### WORK TO BE COMPLETED
Give back, character for character, the line that includes "left knee: (440, 252)" and all lines beneath it in the data.

### WORKING DATA

====================

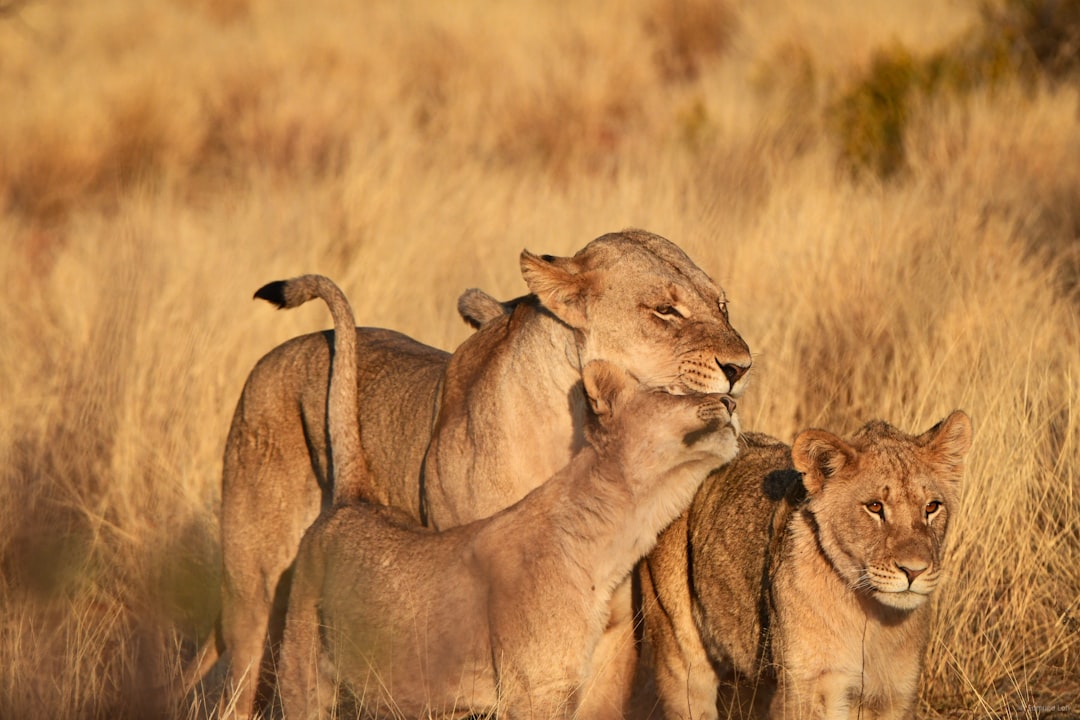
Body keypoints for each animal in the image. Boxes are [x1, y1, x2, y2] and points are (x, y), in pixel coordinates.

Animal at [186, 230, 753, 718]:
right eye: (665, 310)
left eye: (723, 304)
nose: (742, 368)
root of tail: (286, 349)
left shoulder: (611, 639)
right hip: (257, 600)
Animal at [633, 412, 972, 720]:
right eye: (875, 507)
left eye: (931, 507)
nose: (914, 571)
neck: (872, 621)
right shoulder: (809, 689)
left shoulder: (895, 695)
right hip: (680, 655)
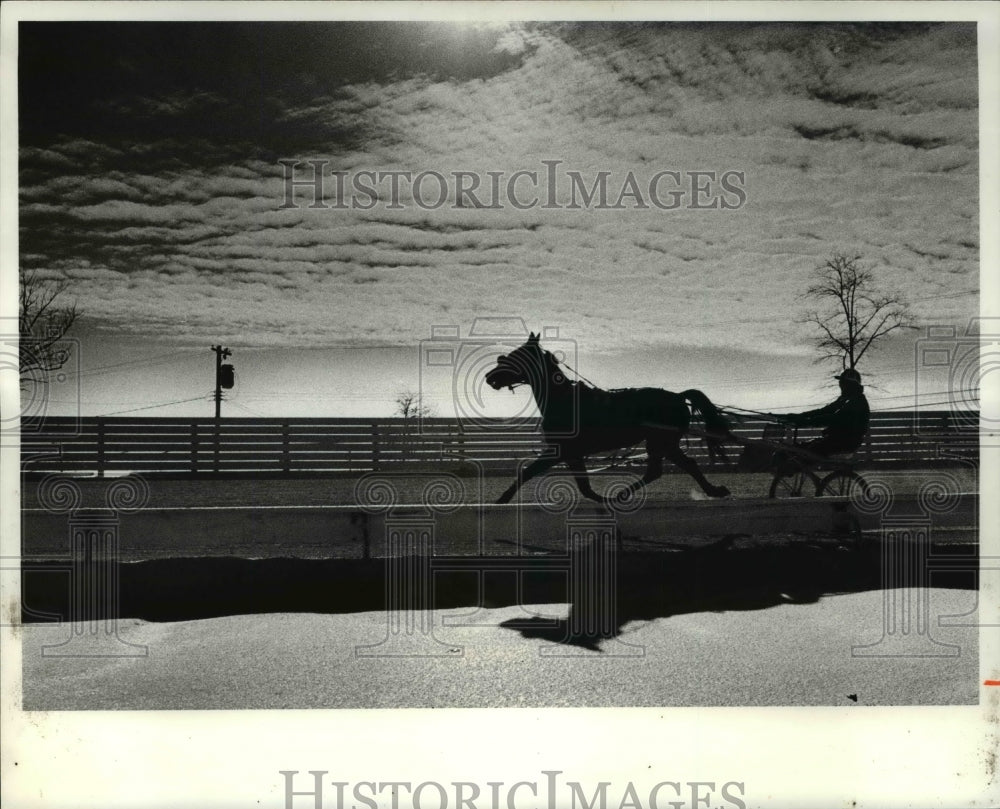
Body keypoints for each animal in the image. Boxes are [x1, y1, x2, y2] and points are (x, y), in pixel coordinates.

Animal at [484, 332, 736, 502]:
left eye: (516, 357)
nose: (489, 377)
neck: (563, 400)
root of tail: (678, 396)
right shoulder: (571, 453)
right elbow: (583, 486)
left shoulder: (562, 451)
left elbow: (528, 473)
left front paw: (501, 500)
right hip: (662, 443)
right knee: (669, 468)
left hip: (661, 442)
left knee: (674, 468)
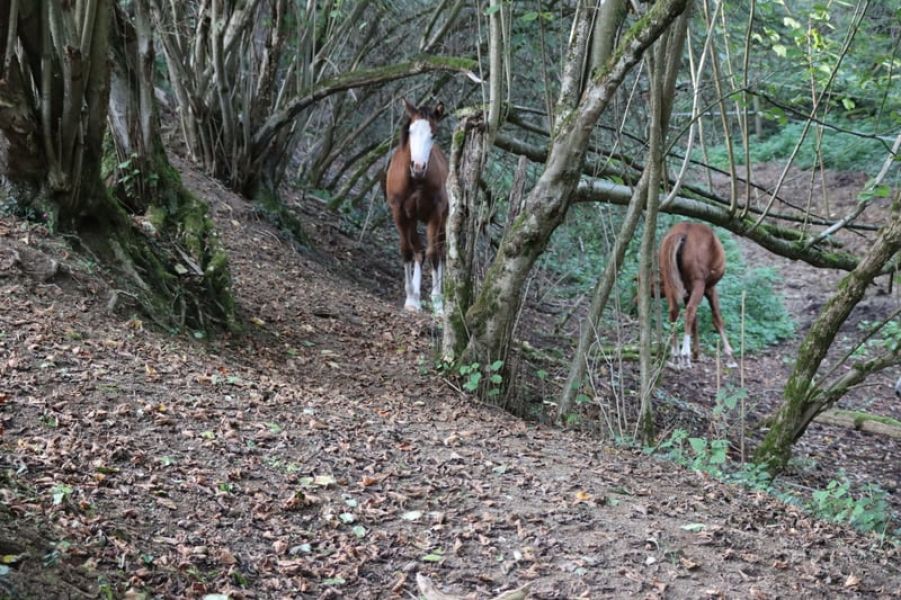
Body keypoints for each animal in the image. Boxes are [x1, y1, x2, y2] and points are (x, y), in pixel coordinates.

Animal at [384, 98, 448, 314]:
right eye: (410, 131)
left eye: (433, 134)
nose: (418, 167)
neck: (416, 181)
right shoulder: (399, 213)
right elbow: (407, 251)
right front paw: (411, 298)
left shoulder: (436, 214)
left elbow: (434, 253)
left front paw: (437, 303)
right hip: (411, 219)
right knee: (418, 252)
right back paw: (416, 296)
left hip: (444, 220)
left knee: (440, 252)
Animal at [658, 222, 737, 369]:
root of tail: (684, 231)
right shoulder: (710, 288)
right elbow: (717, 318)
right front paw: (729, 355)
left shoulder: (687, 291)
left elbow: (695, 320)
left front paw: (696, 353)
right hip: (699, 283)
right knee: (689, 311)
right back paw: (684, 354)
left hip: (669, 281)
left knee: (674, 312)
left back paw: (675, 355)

====================

### YOUR SOLUTION
left knee: (440, 252)
Animal at [658, 222, 737, 369]:
root of tail: (684, 231)
right shoulder: (710, 288)
right elbow: (717, 318)
right front paw: (729, 355)
left shoulder: (687, 291)
left elbow: (695, 320)
left front paw: (696, 353)
right hip: (699, 283)
right knee: (689, 311)
right back paw: (684, 354)
left hip: (669, 281)
left knee: (674, 312)
left back paw: (675, 355)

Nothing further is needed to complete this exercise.